─── Dataset records ───

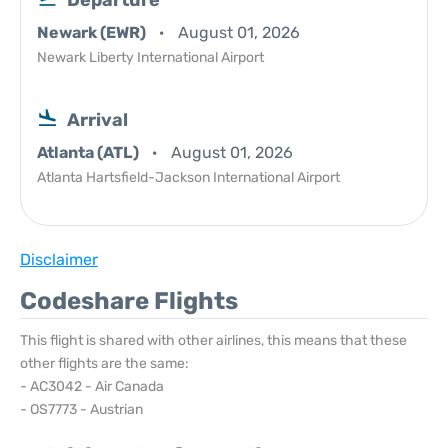
Departure
Newark (EWR)
August 01, 2026
Newark Liberty International Airport
Arrival
Atlanta (ATL)
August 01, 2026
Atlanta Hartsfield-Jackson International Airport
Disclaimer
Codeshare Flights
This flight is shared with other airlines, this means that these
other flights are the same:
- AC3042 - Air Canada
- OS7773 - Austrian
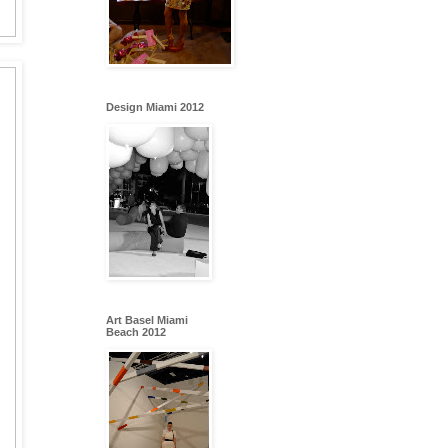
Design Miami 2012
Art Basel Miami
Beach 2012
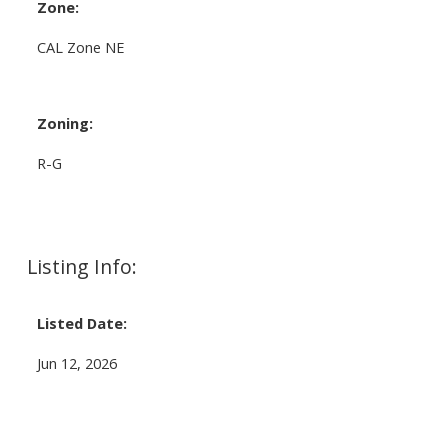
Zone:
CAL Zone NE
Zoning:
R-G
Listing Info:
Listed Date:
Jun 12, 2026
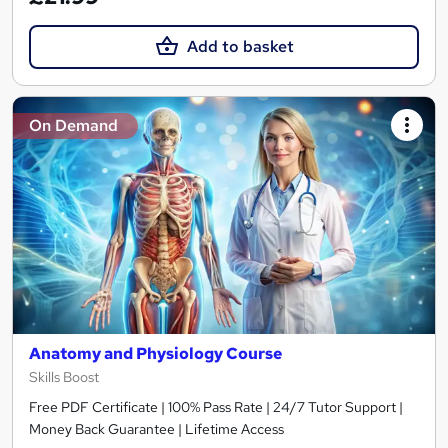
Add to basket
On Demand
Anatomy and Physiology Course
Skills Boost
Free PDF Certificate | 100% Pass Rate | 24/7 Tutor Support |
Money Back Guarantee | Lifetime Access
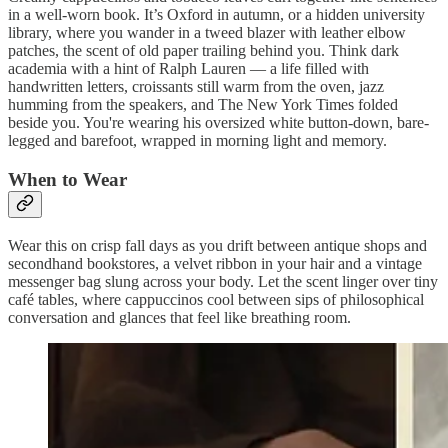
in a well-worn book. It’s Oxford in autumn, or a hidden university
library, where you wander in a tweed blazer with leather elbow
patches, the scent of old paper trailing behind you. Think dark
academia with a hint of Ralph Lauren — a life filled with
handwritten letters, croissants still warm from the oven, jazz
humming from the speakers, and The New York Times folded
beside you. You're wearing his oversized white button-down, bare-
legged and barefoot, wrapped in morning light and memory.
When to Wear
Wear this on crisp fall days as you drift between antique shops and
secondhand bookstores, a velvet ribbon in your hair and a vintage
messenger bag slung across your body. Let the scent linger over tiny
café tables, where cappuccinos cool between sips of philosophical
conversation and glances that feel like breathing room.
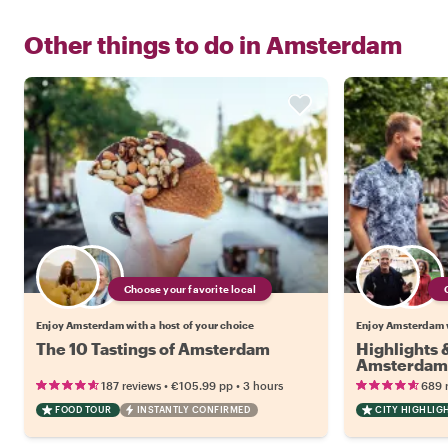
Other things to do in
Amsterdam
Choose your favorite local
Enjoy Amsterdam with a host of your choice
Enjoy Amsterdam w
The 10 Tastings of Amsterdam
Highlights
Amsterdam
•
•
187 reviews
€105.99
pp
3 hours
689 
FOOD TOUR
INSTANTLY CONFIRMED
CITY HIGHLIG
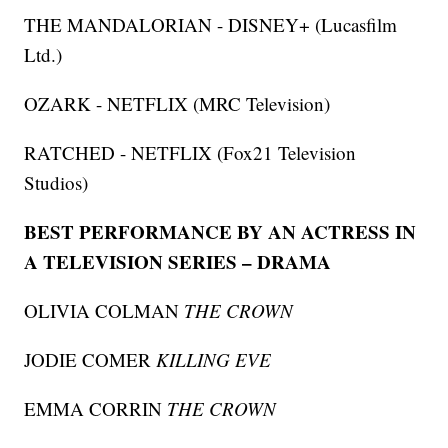
THE MANDALORIAN - DISNEY+ (Lucasfilm
Ltd.)
OZARK - NETFLIX (MRC Television)
RATCHED - NETFLIX (Fox21 Television
Studios)
BEST PERFORMANCE BY AN ACTRESS IN
A TELEVISION SERIES – DRAMA
OLIVIA COLMAN
THE CROWN
JODIE COMER
KILLING EVE
EMMA CORRIN
THE CROWN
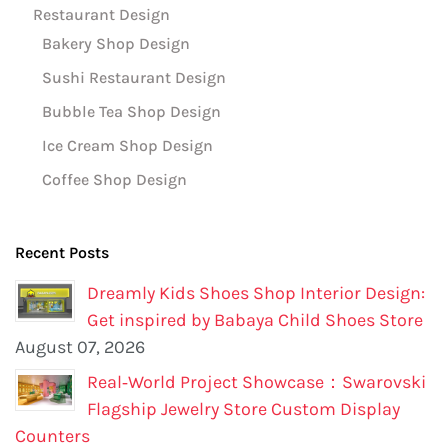
Restaurant Design
Bakery Shop Design
Sushi Restaurant Design
Bubble Tea Shop Design
Ice Cream Shop Design
Coffee Shop Design
Recent Posts
Dreamly Kids Shoes Shop Interior Design:
Get inspired by Babaya Child Shoes Store
August 07, 2026
Real‑World Project Showcase：Swarovski
Flagship Jewelry Store Custom Display
Counters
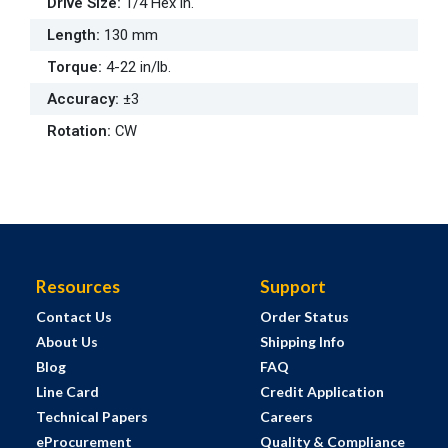
Drive Size
:
1/4 Hex in.
Length
:
130 mm
Torque
:
4-22 in/lb.
Accuracy
:
±3
Rotation
:
CW
Resources
Support
Contact Us
Order Status
About Us
Shipping Info
Blog
FAQ
Line Card
Credit Application
Technical Papers
Careers
eProcurement
Quality & Compliance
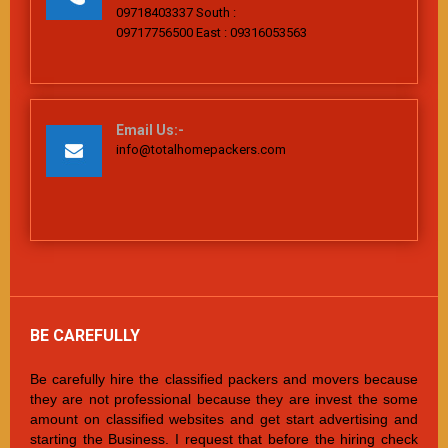
09718403337 South :
09717756500 East : 09316053563
Email Us:-
info@totalhomepackers.com
BE CAREFULLY
Be carefully hire the classified packers and movers because
they are not professional because they are invest the some
amount on classified websites and get start advertising and
starting the Business. I request that before the hiring check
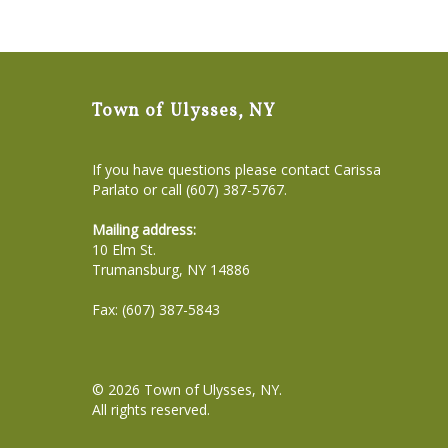
Town of Ulysses, NY
If you have questions please contact Carissa
Parlato or call (607) 387-5767.
Mailing address:
10 Elm St.
Trumansburg, NY 14886
Fax: (607) 387-5843
© 2026
Town of Ulysses, NY
.
All rights reserved.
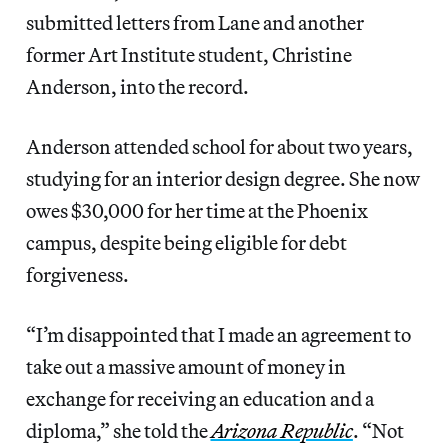
submitted letters from Lane and another
former Art Institute student, Christine
Anderson, into the record.
Anderson attended school for about two years,
studying for an interior design degree. She now
owes $30,000 for her time at the Phoenix
campus, despite being eligible for debt
forgiveness.
“I’m disappointed that I made an agreement to
take out a massive amount of money in
exchange for receiving an education and a
diploma,” she told the
Arizona Republic
. “Not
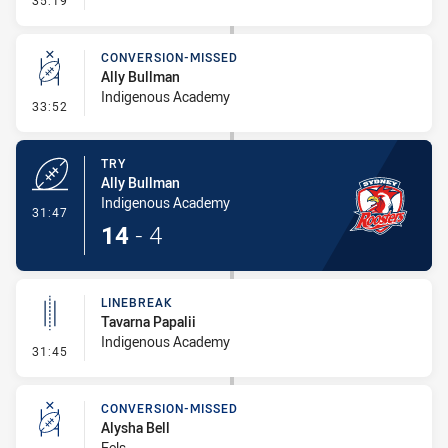
35:19
CONVERSION-MISSED
Ally Bullman
Indigenous Academy
- Conversion-Missed
33:52
TRY
Ally Bullman
Indigenous Academy
- Try
31:47
14
-
4
LINEBREAK
Tavarna Papalii
Indigenous Academy
- Linebreak
31:45
CONVERSION-MISSED
Alysha Bell
Eels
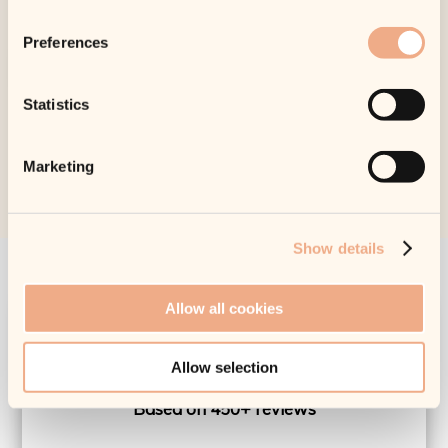
Preferences
Statistics
Marketing
Show details
Allow all cookies
What Our Customers Say
Allow selection
EXCELLENT
Based on 450+ reviews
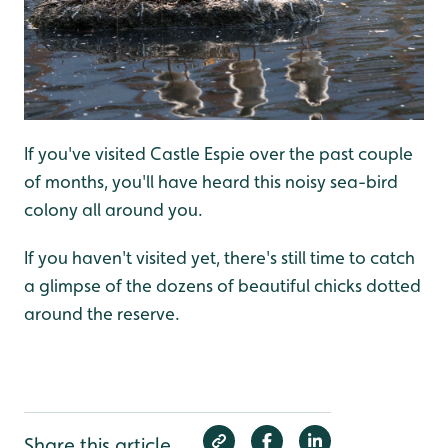
If you've visited Castle Espie over the past couple
of months, you'll have heard this noisy sea-bird
colony all around you.
If you haven't visited yet, there's still time to catch
a glimpse of the dozens of beautiful chicks dotted
around the reserve.
Share this article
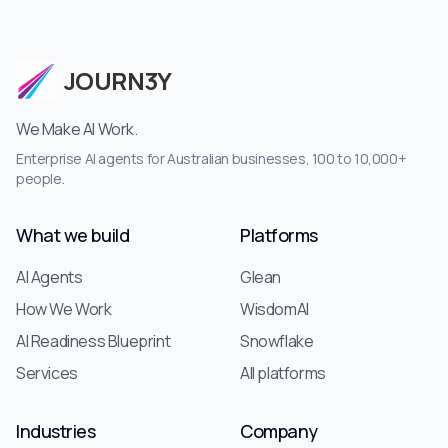
JOURN3Y
We Make AI Work.
Enterprise AI agents for Australian businesses, 100 to 10,000+
people.
What we build
Platforms
AI Agents
Glean
How We Work
WisdomAI
AI Readiness Blueprint
Snowflake
Services
All platforms
Industries
Company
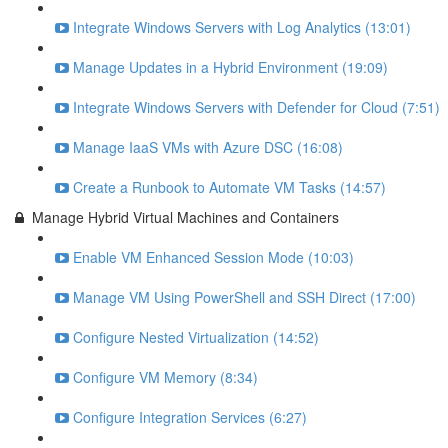
Integrate Windows Servers with Log Analytics (13:01)
Manage Updates in a Hybrid Environment (19:09)
Integrate Windows Servers with Defender for Cloud (7:51)
Manage IaaS VMs with Azure DSC (16:08)
Create a Runbook to Automate VM Tasks (14:57)
Manage Hybrid Virtual Machines and Containers
Enable VM Enhanced Session Mode (10:03)
Manage VM Using PowerShell and SSH Direct (17:00)
Configure Nested Virtualization (14:52)
Configure VM Memory (8:34)
Configure Integration Services (6:27)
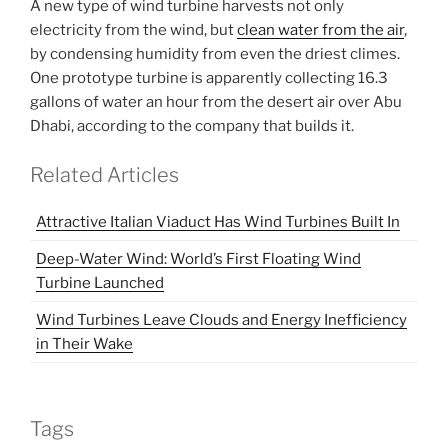
A new type of wind turbine harvests not only
electricity from the wind, but
clean water from the air
,
by condensing humidity from even the driest climes.
One prototype turbine is apparently collecting 16.3
gallons of water an hour from the desert air over Abu
Dhabi, according to the company that builds it.
Related Articles
Attractive Italian Viaduct Has Wind Turbines Built In
Deep-Water Wind: World’s First Floating Wind
Turbine Launched
Wind Turbines Leave Clouds and Energy Inefficiency
in Their Wake
Tags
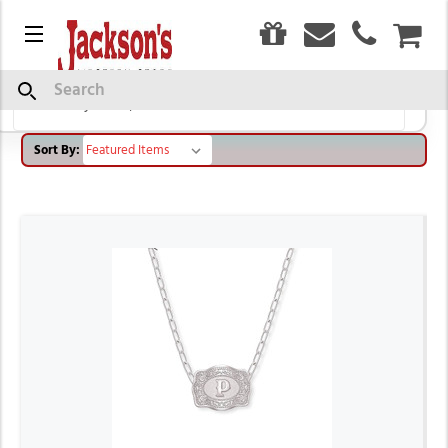
0
SPUR WEST
Menu
CAR
Search
Browse by Brand, Size & more
Show Filters
Sort By:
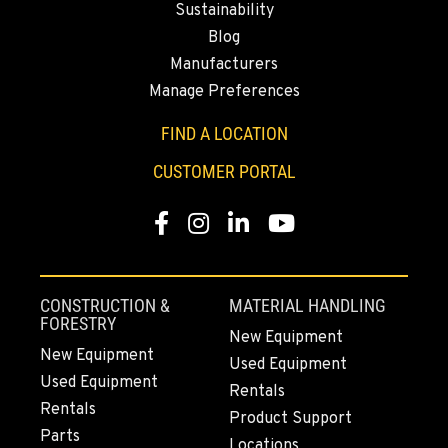
Sustainability
530-853-2983
Blog
Manufacturers
SUMNER, WA
Manage Preferences
2700 136th AVE CT E.
Location Details
FIND A LOCATION
253-648-7596
CUSTOMER PORTAL
Facebook
Instagram
LinkedIn
YouTube
MOUNT VERNON, WA
4220 Old Highway 99 S RD
Location Details
564-260-3487
CONSTRUCTION &
MATERIAL HANDLING
FORESTRY
New Equipment
New Equipment
Used Equipment
GRESHAM, OR
Used Equipment
1510 East Powell Blvd
Rentals
Rentals
Location Details
Product Support
Parts
503-663-8326
Locations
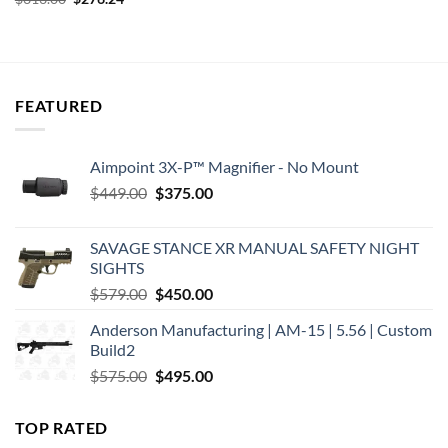
was:
is:
price
price
$278.00.
$217.46.
was:
is:
$313.00.
$276.24.
FEATURED
Aimpoint 3X-P™ Magnifier - No Mount
Original
Current
$
449.00
$
375.00
price
price
was:
is:
SAVAGE STANCE XR MANUAL SAFETY NIGHT
$449.00.
$375.00.
SIGHTS
Original
Current
$
579.00
$
450.00
price
price
Anderson Manufacturing | AM-15 | 5.56 | Custom
was:
is:
Build2
$579.00.
$450.00.
Original
Current
$
575.00
$
495.00
price
price
was:
is:
TOP RATED
$575.00.
$495.00.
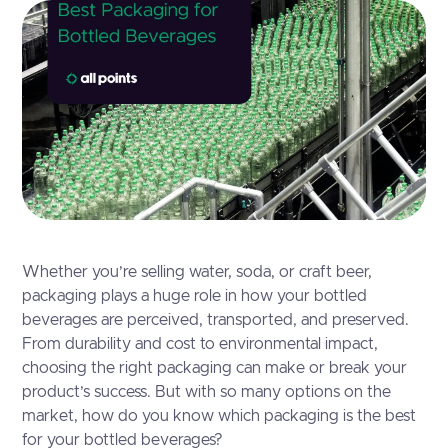
Whether you’re selling water, soda, or craft beer,
packaging plays a huge role in how your bottled
beverages are perceived, transported, and preserved.
From durability and cost to environmental impact,
choosing the right packaging can make or break your
product’s success. But with so many options on the
market, how do you know which packaging is the best
for your bottled beverages?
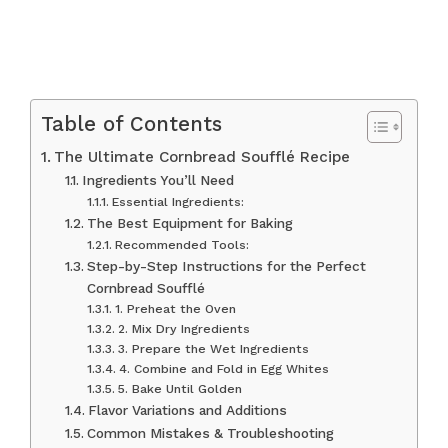
Table of Contents
The Ultimate Cornbread Soufflé Recipe
Ingredients You’ll Need
Essential Ingredients:
The Best Equipment for Baking
Recommended Tools:
Step-by-Step Instructions for the Perfect
Cornbread Soufflé
1. Preheat the Oven
2. Mix Dry Ingredients
3. Prepare the Wet Ingredients
4. Combine and Fold in Egg Whites
5. Bake Until Golden
Flavor Variations and Additions
Common Mistakes & Troubleshooting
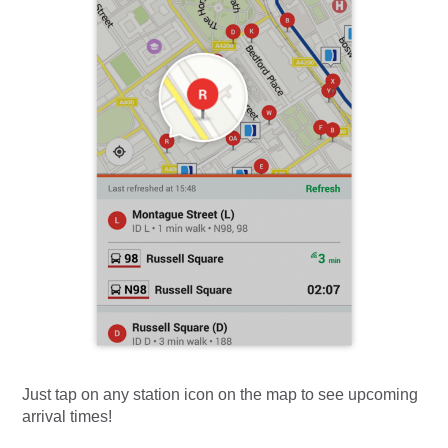
Just tap on any station icon on the map to see upcoming
arrival times!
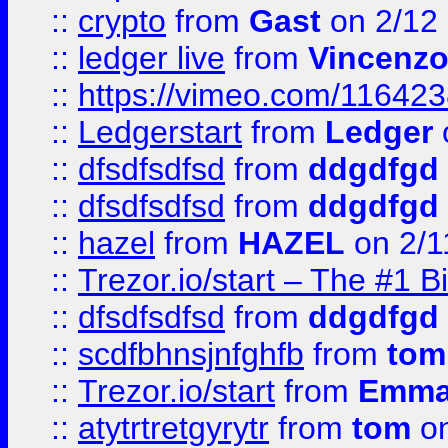
::
crypto
from
Gast
on 2/12
::
ledger live
from
Vincenz
::
https://vimeo.com/11642
::
Ledgerstart
from
Ledger
::
dfsdfsdfsd
from
ddgdfgd
::
dfsdfsdfsd
from
ddgdfgd
::
hazel
from
HAZEL
on 2/1
::
Trezor.io/start – The #1 B
::
dfsdfsdfsd
from
ddgdfgd
::
scdfbhnsjnfghfb
from
tom
::
Trezor.io/start
from
Emma
::
atytrtretgyrytr
from
tom
on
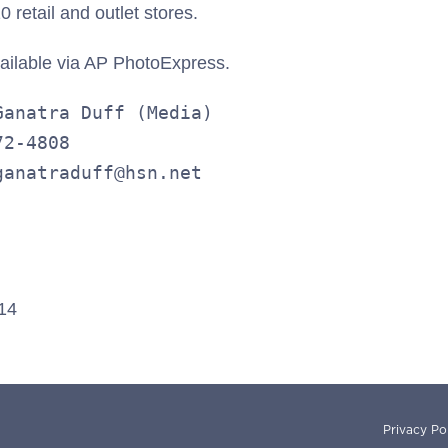
 retail and outlet stores.
vailable via AP PhotoExpress.
anatra Duff (Media)

2-4808

ganatraduff@hsn.net
014
Privacy Po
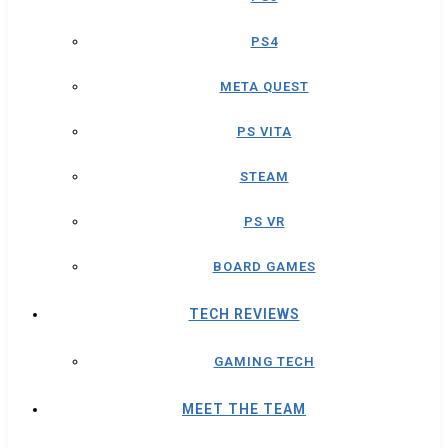
PS4
META QUEST
PS VITA
STEAM
PS VR
BOARD GAMES
TECH REVIEWS
GAMING TECH
MEET THE TEAM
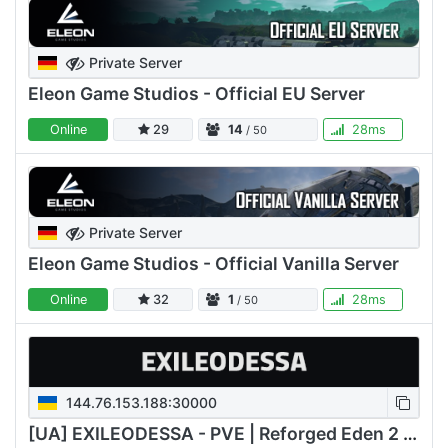
Private Server
Eleon Game Studios - Official EU Server
Online
29
14
28ms
/ 50
Private Server
Eleon Game Studios - Official Vanilla Server
Online
32
1
28ms
/ 50
144.76.153.188:30000
[UA] EXILEODESSA - PVE | Reforged Eden 2 | ASTIC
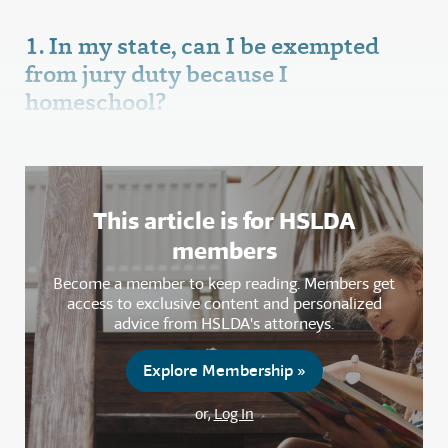
1. In my state, can I be exempted
from jury duty because I
homeschool?
This article is for HSLDA
members
Become a member to keep reading. Members get
access to exclusive content and personalized
advice from HSLDA's attorneys.
Explore Membership »
or,
Log In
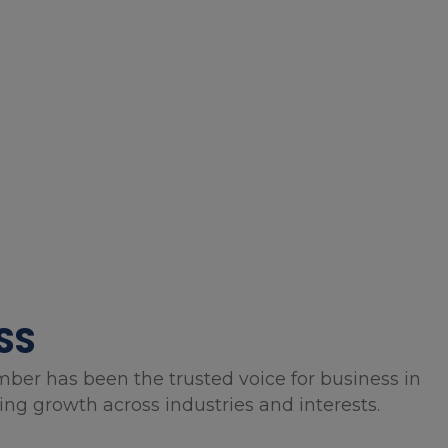
SS
mber has been the trusted voice for business in
g growth across industries and interests.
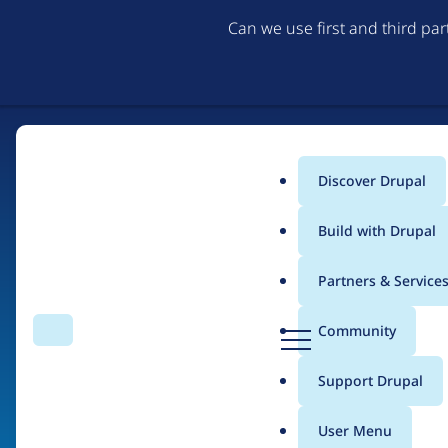
Can we use first and third pa
Discover Drupal
Main
Build with Drupal
menu
Partners & Service
Home
Organizations
4D design
D
Community
Search
Menu
r
Breadcrumb
u
Support Drupal
Contribution records 
p
a
User Menu
l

───

**Exercise instructions**
Exactly the lines starting at the one above with "Anatomy and Physiology Course" and ending at the one with "conversation and glances" should be printed, and nothing else. Omit the pictures.

**Solution to the problem**
Anatomy and Physiology Course
Skills Boost
Free PDF Certificate | 100% Pass Rate | 24/7 Tutor Support |
Money Back Guarantee | Lifetime Access
in a well-worn book. It’s Oxford in autumn, or a hidden university
library, where you wander in a tweed blazer with leather elbow
patches, the scent of old paper trailing behind you. Think dark
academia with a hint of Ralph Lauren — a life filled with
handwritten letters, croissants still warm from the oven, jazz
humming from the speakers, and The New York Times folded
beside you. You're wearing his oversized white button-down, bare-
legged and barefoot, wrapped in morning light and memory.
When to Wear
Wear this on crisp fall days as you drift between antique shops and
secondhand bookstores, a velvet ribbon in your hair and a vintage
messenger bag slung across your body. Let the scent linger over tiny
café tables, where cappuccinos cool between sips of philosophical
conversation and glances that feel like breathing room.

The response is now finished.